La novità delle firme on-line è stata introdotta il 20 luglio scorso con un emendamento al decreto Semplificazioni, firmato dal radicale Riccardo Magi. Si tratta di una norma transitoria che permette ai comitati promotori le raccolte di firme attraverso una piattaforma predisposta da un ente certificatore convenzionato con l’Agenzia per l’Italia Digitale (AgID). L’identificazione del firmatario avviene tramite Spid (già quasi 25 milioni di italiani ne sono dotati) o la Carta d’identità elettronica (Cie). L’ente effettua, quindi, l’autenticazione e conserva i documenti firmati. Tra qualche mese potrebbe essere realizzata una specifica piattaforma governativa per referendum e leggi di iniziativa popolare.

La svolta tecnologica ha posto in secondo piano i tradizionali banchetti di raccolta, gli specifici moduli, le autorizzazioni, insomma tutto “l’armamentario” che per decenni è stato utilizzato principalmente dai Radicali, che nella loro storia hanno raccolto oltre 20 milioni di sottoscrizioni complessive.

Le nuove tecnologie, come spesso avviene, stanno insomma attuando un radicale rinnovamento con profonde conseguenze, arrivando a rendere desueta la Costituzione: infatti il traguardo delle 500mila firme, grazie al digitale, è certamente oggi più agevole e rischia di attivare centinaia di richieste di referendum benché non subito, in quanto nei prossimi due anni – 2022 e 2023 – non si potranno raccogliere firme per i referendum, a meno che l’attuale legislatura non termini prima della sua scadenza naturale nel 2023.

Sappiamo tutti come le petizioni on-line siano tante e spesso abbiano successo. Per cui c’è un serio rischio che l’istituto del referendum venga inflazionato e, con il tempo, perda quindi il suo ruolo di stimolo su tematiche di interesse pubblico. Lo scorso 14 settembre, il presidente emerito della Corte costituzionale, Giovanni Maria Flick, già ministro, ha detto a La Repubblica che “probabilmente” sarebbe giusto alzare la soglia delle firme perché è stata fissata nel 1947, quando la popolazione italiana era largamente inferiore a quella attuale. In effetti allora gli elettori erano circa 28 milioni rispetto ai 51 milioni di oggi, per cui oggi servirebbero circa 920mila firme adeguando quel dato.

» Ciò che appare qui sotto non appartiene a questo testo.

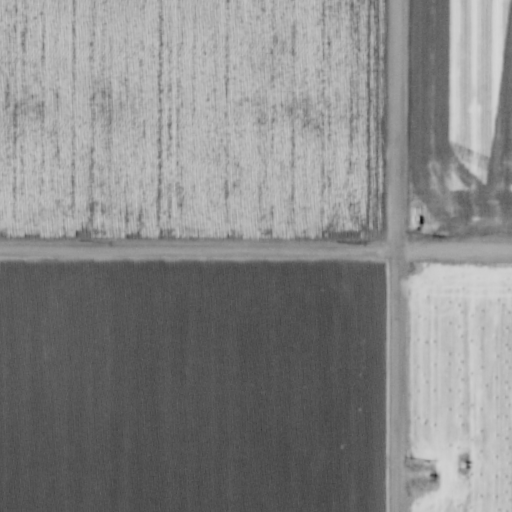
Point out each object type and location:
road: (402, 256)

Ma la questione non è legata unicamente alla soglia, ma agli strumenti per raggiungerla. Le difficoltà storiche nel raccogliere le firme sono dipese soprattutto dall’organizzazione: non a caso i promotori sono stati per lo più i partiti, con la loro ramificazione nel territorio e i tanti attivisti. Oggi, con la nuova modalità di sottoscrizione digitale, il raggiungimento delle 500mila firme è decisamente facile: quello sull’eutanasia ha raccolto oltre 300mila adesioni in tre giorni. La prospettiva di un numero “eccessivo” di richieste referendarie è concreta. E non dimentichiamoci che è stato soprattutto l’abuso di richieste, in una determinata stagione, che ha finito per depotenziare questo importante strumento di democrazia.

Va aggiunto che la modalità on-line facilita anche la raccolta di donazioni, rendendo ancora più agevole ed efficace ogni battaglia referendaria.

Pur preservando questo importante istituto, che molto ha contribuito a modernizzare il costume del Paese, una sua limitazione paradossalmente potrebbe costituire il passaggio obbligato per preservarne l’utilità e la credibilità.